On March 3rd 2025 between 04:07 UTC and 09:36 UTC various GitHub services were degraded with an average error rate of 0.03% and peak error rate of 9%. This issue impacted web requests, API requests, and git operations. Initial reports of degraded performance started at 04:20 UTC, intermittent timeouts were identified at 04:23 UTC, and updates regarding Webhooks and Git Operations operating normally were provided.

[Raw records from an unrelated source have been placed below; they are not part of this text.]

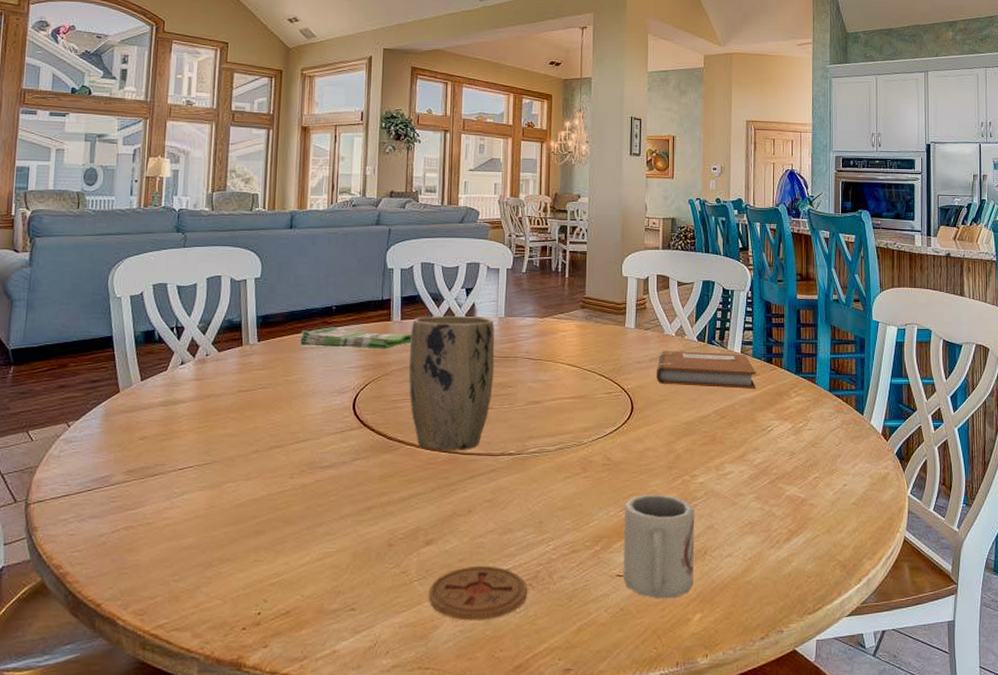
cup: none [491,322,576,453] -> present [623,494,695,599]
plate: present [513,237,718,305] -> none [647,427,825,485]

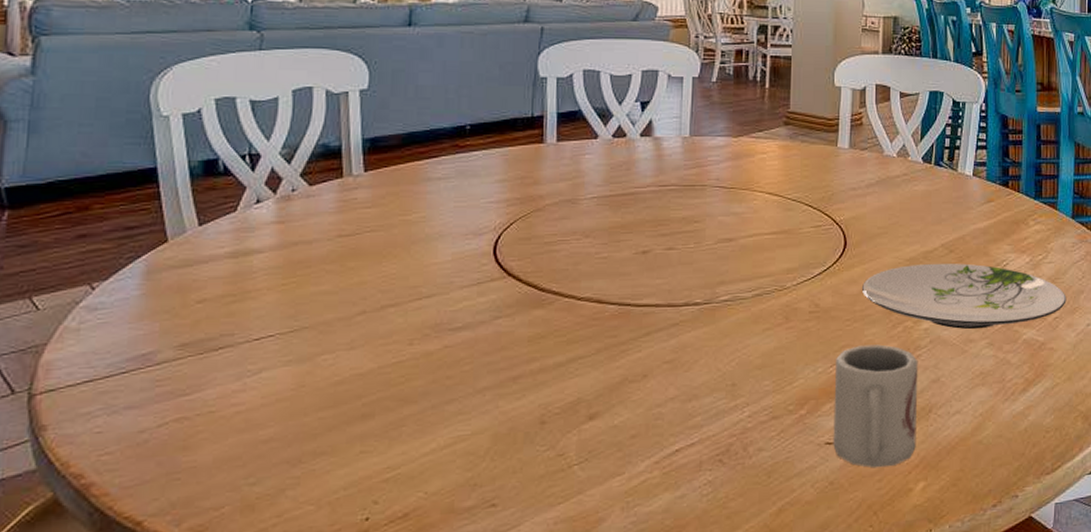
dish towel: present [299,327,412,350] -> none [421,152,571,179]
plant pot: present [409,315,495,451] -> none [567,135,677,304]
coaster: present [428,566,528,621] -> none [592,441,718,510]
plate: none [647,427,825,485] -> present [862,263,1067,330]
notebook: present [656,351,756,389] -> none [873,174,990,218]

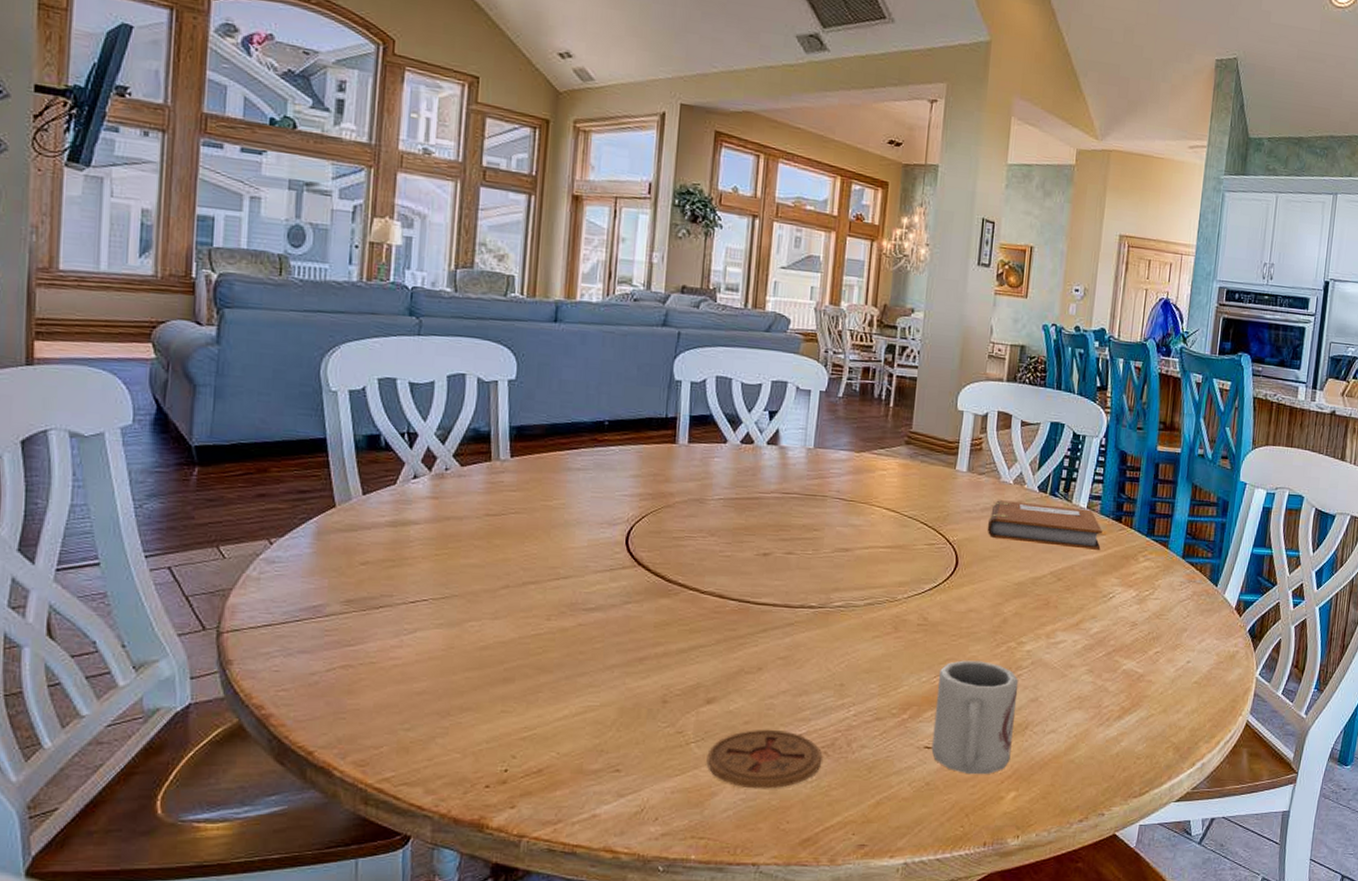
coaster: none [592,441,718,510] -> present [706,730,822,789]
plate: present [862,263,1067,330] -> none [970,589,1169,656]
notebook: none [873,174,990,218] -> present [987,500,1102,550]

In response to this incident, we are improving our monitoring capabilities to identify and respond to similar silent errors more effectively in the future.

Impact

various GitHub services were degraded with an average error rate of 0.03% and peak error rate of 9%. This issue impacted web requests, API requests, and git operations.

Trigger

a network node in one of GitHub's datacenter sites partially failed, resulting in silent packet drops for traffic served by that site.

Detection

At 09:22 UTC, we identified the failing network node

Resolution

at 09:36 UTC we addressed the issue by removing the faulty network node from production.

Root Cause

a network node in one of GitHub's datacenter sites partially failed, resulting in silent packet drops for traffic served by that site.